Now, it so happens that usual password hashing functions are inherently sequential. See for instance PBKDF2: each output chunk is computed as the end result of a sequence of Ui values, where Ui+1 is obtained by processing Ui with a PRF (normally HMAC). This cannot be made parallel. If you want to compute a single PBKDF2 instance on a GPU, then it will use only one core on that GPU, and this will be very slow. Indeed, a typical GPU core can launch one instruction per clock cycles, but the result will be available only ten or twenty cycles later, so the GPU is used at its full power only if it has thousands of tasks to run in parallel.
The attacker benefits from GPU because, by definition, the attacker has a lot of potential passwords to try. So he can use parallel computing to its full power; brute forcing of passwords is an embarrassingly parallel problem. Indeed, since each GPU core The defender, on the other hand, does not have a lot of hashing to do: only one per incoming client at a time. We could imagine a very busy server with, at any time, hundreds of clients trying to open a session, and that might be amenable to optimization with a GPU, but this is not very realistic.

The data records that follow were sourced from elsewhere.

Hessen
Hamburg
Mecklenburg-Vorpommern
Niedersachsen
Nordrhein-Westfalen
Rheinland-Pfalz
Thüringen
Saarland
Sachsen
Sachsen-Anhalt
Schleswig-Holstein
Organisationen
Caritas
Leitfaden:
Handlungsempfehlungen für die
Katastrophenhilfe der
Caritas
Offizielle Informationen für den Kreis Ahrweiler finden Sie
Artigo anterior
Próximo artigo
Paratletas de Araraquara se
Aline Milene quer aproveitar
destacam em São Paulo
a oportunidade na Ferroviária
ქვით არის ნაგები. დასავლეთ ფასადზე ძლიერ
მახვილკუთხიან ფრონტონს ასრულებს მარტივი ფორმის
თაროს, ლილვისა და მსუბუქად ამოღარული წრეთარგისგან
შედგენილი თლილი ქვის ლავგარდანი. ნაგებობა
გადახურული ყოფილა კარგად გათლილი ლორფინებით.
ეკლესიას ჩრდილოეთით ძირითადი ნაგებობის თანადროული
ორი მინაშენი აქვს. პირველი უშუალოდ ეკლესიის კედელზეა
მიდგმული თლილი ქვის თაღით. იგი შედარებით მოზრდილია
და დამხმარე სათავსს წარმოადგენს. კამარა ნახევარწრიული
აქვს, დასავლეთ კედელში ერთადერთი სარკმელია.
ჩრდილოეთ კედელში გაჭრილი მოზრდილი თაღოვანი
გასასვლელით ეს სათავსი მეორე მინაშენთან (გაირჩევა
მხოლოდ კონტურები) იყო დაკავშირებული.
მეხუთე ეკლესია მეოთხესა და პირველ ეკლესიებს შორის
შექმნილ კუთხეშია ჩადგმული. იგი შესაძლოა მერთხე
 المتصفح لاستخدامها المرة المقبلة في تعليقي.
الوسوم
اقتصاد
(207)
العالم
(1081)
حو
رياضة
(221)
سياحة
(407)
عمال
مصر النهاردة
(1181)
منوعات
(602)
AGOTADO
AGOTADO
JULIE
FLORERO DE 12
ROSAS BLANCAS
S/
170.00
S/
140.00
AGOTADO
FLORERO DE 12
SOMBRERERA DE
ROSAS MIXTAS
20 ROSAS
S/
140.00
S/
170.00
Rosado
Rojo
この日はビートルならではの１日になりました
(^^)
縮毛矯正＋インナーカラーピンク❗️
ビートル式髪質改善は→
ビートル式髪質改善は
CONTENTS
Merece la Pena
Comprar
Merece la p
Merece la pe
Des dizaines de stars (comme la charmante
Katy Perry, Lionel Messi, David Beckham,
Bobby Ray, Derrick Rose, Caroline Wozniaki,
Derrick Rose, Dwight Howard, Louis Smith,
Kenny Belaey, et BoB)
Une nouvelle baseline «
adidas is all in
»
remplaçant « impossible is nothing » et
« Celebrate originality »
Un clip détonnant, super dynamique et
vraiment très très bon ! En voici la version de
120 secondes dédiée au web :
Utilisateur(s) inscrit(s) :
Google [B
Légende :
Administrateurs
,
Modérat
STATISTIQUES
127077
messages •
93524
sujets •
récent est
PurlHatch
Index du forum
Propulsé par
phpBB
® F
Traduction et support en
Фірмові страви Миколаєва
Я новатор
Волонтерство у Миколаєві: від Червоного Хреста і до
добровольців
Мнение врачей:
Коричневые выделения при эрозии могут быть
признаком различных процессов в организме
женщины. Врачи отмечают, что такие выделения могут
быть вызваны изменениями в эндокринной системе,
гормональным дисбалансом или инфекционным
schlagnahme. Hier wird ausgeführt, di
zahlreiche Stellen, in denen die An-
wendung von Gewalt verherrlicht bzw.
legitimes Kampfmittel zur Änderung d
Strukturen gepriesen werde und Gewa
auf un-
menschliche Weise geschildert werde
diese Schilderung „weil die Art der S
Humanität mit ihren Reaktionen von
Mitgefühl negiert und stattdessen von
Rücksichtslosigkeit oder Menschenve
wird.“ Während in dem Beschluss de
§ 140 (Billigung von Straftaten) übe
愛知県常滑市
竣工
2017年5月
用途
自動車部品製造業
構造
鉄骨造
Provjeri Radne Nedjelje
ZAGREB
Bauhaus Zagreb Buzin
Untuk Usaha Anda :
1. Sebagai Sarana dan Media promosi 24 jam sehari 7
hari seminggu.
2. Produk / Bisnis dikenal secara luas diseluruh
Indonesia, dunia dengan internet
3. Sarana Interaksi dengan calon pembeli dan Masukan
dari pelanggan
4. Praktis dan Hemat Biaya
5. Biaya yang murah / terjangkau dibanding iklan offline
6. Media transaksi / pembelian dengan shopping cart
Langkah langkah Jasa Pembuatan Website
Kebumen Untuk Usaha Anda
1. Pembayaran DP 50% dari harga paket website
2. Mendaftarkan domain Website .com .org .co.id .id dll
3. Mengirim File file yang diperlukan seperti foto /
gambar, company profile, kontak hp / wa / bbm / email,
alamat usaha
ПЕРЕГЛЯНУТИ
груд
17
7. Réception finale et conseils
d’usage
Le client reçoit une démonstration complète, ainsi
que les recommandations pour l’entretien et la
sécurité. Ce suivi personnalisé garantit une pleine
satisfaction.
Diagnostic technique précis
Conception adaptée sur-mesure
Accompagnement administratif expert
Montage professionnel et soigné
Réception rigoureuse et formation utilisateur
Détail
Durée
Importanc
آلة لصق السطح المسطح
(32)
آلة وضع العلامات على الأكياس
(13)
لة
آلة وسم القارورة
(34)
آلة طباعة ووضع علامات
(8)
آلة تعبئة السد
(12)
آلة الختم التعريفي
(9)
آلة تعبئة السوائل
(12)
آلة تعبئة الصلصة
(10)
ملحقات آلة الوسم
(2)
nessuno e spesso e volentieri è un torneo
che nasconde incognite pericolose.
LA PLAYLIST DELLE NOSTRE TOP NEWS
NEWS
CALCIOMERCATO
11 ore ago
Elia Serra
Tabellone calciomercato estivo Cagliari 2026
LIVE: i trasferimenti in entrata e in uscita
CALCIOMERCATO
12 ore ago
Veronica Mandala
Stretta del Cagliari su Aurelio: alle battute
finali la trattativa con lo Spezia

So, there is no ready-to-use implementation of an authentication framework which offloads the PBKDF2 or bcrypt cost to a GPU because it would not work. In the context of authenticating incoming clients (the defender's situation), the best hardware to use is the CPU, not a GPU.
That being said, this is really because PBKDF2 and bcrypt (and also scrypt and most other functions of the same kind) are sequential. One could design password hashing functions which can be made parallel. As an illustration, imagine a slow password hashing function designed like this:
- Password is pw, salt is s.
- For i = 1 to 10000, define Vi = PBKDF2(pw||i, s).
- Final hash value is SHA-256(V1 || V2 || ... || V10000).
In the case of that function, the bulk of the computational effort is the ten thousands of PBKDF2 instances, and these can be optimized with a GPU, even if you have only a single password to hash.
(Caution: the function above is presented only as a speculative illustration. Don't believe that it is secure ! This has not undergone any kind of review by lots of trained cryptographers during several years.)
There is an ongoing competition for defining new password hashing primitives, in the same spirit as the AES, SHA-3 or eSTREAM efforts. If you have some nifty ideas about defining a password hashing function amenable to parallelism, then, by all means, consider submitting a candidate.